» **SELECTED TEXT**:

# Helmet law's for a sxs



## fishunter9160

I just got a Wildcat trail 50" with hardtop and rollbar. I'll be riding bull gap Mio area. Question I have is are we required to wear helmets on public state/federal Orv trails. I looked at DNR website and couldn't find a clear definition. Thanks in advance


----------



## Buddwiser

fishunter9160 said:


> I just got a Wildcat trail 50" with hardtop and rollbar. I'll be riding bull gap Mio area. Question I have is are we required to wear helmets on public state/federal Orv trails. I looked at DNR website and couldn't find a clear definition. Thanks in advance


If the roll bar is DOT approved (should be a sticker on the machine somewhere) then no, you do not need a helmet. If in doubt about the roll bar, contact Arctic Cat. If you aren't planning on wearing one, why not? The trails aren't limited to one way traffic and the possibility of a head on collision with another machine or the tree that jumps out in front of you exists. Some where in this site is a pic of a drivers head who had a collision of some sort without a helmet. I think it was Marine2006 last summer but not sure Ain't pretty.


----------



## fishunter9160

I just want to be informed about the laws. I ride my motorcycle on the street with no helmet. Maybe I'll wear one, maybe not. It's nice to know what choices are available.


----------



## Buddwiser

fishunter9160 said:


> I just want to be informed about the laws. I ride my motorcycle on the street with no helmet. Maybe I'll wear one, maybe not. It's nice to know what choices are available.


One thing you should know also is if your AC doesn't have a windshield either full or half, by law you must wear goggles.


----------



## MossyHorns

Buddwiser said:


> One thing you should know also is if your AC doesn't have a windshield either full or half, by law you must wear goggles.


You don't have to wear goggles. You can wear safety glasses, but they are useless when it's dusty out. I have seen guys using those motorcycle sunglasses that have the foam on them, but I am not sure how good they work at keeping the dust out of your eyes.


----------



## Buddwiser

To clarify what is needed in regards to helmets and goggles, please go to page 28 of the link. 

https://www.offroad-ed.com/assets/pdf/handbook/mi_handbook_entire.pdf


----------



## sullyxlh

Buddwiser said:


> ..then no, you do not need a helmet...


Lol anyone who has ever smashed their noggin against the rollcage will argue that....


----------



## fishunter9160

Buddwiser said:


> To clarify what is needed in regards to helmets and goggles, please go to page 28 of the link.
> 
> https://www.offroad-ed.com/assets/pdf/handbook/mi_handbook_entire.pdf


Thanks for the link Bud


----------



## Buddwiser

sullyxlh said:


> Lol anyone who has ever smashed their noggin against the rollcage will argue that....


I know....wish I could find the picture of the poster I mentioned in post #2. He REALLY smashed his noggin.



fishunter9160 said:


> Thanks for the link Bud


You're very welcome. I hope it helps.


----------



## tgafish

Buddwiser said:


> I know....wish I could find the picture of the poster I mentioned in post #2. He REALLY smashed his noggin


Helmet law in Ontario saved my life 6 years ago. Coming around a long corner doing about 30 in a Polaris 900 ranger when the back tire blew. swerved once to the left, snapped back to the right and rolled. Threw me out the top of the cage about 10 feet and my helmet smashed into a 2 foot diameter stone. Bitched and moaned the days before that about having to wear a stupid helmet in a damn "car". Lord wanted me around a little longer I guess.


----------

» **TASK ITEM**:
In the forum thread on helmet laws, which page of the linked handbook does Buddwiser say covers what is needed for helmets and goggles?

Data extracted from a collection:
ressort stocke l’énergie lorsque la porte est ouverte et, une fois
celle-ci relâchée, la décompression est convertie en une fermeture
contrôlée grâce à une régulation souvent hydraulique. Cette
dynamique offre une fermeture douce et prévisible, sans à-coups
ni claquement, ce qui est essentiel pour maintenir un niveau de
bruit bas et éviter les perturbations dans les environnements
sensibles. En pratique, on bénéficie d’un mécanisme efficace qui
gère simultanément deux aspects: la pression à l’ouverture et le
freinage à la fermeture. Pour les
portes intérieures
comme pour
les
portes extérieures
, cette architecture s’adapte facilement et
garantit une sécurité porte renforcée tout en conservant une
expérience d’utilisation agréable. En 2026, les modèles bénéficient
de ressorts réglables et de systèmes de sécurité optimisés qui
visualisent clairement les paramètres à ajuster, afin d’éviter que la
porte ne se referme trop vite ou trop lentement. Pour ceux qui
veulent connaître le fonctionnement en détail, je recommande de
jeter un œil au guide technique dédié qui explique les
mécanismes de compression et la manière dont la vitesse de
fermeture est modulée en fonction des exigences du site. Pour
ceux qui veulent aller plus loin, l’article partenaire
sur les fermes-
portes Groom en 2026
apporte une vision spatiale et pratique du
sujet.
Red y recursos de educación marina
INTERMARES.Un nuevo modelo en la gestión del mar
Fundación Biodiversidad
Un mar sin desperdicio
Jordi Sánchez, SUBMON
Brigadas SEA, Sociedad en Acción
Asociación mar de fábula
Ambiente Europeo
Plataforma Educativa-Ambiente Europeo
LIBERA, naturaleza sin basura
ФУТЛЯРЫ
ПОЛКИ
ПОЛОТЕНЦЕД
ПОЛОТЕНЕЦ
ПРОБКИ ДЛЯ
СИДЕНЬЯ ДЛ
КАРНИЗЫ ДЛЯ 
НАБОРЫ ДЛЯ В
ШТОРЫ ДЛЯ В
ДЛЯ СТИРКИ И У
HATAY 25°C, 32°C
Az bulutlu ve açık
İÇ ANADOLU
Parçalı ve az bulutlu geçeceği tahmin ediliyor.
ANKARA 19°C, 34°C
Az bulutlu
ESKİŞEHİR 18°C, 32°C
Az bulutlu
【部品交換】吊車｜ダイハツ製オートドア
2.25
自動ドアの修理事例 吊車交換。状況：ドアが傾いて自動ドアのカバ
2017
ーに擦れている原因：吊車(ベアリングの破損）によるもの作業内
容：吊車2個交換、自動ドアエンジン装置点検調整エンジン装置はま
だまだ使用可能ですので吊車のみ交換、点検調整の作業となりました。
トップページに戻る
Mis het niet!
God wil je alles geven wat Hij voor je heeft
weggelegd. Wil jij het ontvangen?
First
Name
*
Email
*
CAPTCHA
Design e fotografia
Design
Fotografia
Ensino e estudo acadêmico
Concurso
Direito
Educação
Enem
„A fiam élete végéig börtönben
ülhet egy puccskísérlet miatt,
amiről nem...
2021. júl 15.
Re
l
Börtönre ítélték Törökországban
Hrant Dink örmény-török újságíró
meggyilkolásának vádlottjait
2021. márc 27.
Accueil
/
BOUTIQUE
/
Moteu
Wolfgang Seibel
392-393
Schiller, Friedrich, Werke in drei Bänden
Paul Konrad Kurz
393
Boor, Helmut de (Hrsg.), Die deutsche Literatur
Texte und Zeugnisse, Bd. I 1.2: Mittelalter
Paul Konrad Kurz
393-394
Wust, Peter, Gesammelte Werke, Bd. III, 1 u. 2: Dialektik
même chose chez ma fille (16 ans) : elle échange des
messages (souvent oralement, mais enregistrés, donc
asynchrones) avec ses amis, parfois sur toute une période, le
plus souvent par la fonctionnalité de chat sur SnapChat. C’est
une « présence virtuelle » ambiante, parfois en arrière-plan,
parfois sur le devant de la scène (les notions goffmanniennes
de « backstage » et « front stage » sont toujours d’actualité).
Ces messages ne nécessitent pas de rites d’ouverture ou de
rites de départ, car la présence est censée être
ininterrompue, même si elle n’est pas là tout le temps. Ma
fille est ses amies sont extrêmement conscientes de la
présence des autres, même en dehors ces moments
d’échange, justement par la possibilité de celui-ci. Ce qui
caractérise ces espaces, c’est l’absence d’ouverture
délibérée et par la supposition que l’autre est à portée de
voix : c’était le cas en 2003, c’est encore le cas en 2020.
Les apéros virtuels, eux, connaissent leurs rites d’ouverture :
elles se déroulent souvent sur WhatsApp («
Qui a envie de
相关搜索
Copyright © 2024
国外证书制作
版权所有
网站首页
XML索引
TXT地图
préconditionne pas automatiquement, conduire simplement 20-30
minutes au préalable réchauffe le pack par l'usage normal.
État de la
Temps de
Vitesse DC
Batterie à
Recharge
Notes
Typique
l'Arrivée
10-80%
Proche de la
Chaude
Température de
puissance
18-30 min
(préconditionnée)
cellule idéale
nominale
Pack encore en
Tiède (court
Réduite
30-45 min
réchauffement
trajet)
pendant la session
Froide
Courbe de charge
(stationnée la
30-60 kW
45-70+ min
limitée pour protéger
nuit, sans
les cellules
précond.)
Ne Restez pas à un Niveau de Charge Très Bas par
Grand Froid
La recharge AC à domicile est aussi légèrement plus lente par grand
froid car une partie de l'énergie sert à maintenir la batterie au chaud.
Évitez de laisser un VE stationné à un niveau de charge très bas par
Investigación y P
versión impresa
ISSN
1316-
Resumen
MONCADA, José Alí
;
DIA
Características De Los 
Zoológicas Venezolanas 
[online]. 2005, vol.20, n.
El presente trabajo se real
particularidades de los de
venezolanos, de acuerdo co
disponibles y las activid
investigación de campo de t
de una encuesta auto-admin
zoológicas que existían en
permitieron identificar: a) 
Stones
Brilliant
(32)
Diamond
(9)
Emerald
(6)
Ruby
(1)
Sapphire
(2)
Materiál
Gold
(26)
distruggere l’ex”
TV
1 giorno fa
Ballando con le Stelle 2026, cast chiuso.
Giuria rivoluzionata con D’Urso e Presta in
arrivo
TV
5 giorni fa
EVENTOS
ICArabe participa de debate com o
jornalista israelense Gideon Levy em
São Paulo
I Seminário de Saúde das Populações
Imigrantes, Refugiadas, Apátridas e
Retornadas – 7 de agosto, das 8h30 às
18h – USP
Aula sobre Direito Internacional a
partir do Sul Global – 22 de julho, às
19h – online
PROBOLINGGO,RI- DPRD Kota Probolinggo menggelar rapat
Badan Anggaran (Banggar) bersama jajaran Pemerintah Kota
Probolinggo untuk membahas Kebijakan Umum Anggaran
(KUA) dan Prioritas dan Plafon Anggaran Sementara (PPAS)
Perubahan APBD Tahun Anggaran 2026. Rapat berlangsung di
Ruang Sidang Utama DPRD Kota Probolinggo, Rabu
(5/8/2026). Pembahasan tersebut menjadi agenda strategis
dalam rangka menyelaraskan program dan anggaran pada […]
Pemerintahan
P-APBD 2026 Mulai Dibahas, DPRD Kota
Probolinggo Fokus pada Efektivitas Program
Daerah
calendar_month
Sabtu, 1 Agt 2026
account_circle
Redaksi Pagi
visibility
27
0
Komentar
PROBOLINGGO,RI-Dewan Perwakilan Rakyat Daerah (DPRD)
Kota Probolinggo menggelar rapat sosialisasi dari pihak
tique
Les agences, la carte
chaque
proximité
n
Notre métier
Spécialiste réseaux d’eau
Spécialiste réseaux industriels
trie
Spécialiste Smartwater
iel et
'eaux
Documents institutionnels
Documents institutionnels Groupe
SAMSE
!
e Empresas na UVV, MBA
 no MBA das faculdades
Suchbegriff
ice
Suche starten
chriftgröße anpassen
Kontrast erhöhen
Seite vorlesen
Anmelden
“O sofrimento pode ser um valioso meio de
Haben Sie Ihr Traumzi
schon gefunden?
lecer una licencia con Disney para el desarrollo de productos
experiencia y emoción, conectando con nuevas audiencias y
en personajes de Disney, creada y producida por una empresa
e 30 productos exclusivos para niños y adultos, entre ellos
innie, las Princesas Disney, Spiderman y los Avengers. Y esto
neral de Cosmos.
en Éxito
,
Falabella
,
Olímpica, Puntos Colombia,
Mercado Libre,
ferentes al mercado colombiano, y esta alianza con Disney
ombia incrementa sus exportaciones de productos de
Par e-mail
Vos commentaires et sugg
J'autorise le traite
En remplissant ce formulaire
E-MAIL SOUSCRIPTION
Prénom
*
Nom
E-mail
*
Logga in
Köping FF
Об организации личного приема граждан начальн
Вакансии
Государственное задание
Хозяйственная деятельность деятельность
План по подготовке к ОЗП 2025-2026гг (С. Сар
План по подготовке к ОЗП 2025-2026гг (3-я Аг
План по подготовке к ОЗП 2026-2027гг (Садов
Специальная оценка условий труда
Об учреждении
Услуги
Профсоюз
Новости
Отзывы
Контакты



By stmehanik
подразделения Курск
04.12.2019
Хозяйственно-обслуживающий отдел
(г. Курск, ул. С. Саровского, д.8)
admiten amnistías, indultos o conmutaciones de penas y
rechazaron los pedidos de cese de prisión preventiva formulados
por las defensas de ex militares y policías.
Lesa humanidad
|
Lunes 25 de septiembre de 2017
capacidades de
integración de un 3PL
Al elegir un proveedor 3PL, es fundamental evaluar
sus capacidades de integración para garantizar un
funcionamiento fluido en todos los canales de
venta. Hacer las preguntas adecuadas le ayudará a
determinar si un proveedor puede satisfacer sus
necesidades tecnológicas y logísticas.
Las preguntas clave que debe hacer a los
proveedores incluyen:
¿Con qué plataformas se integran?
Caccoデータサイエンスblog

» **EXERCISE RESULT**:
Page 28.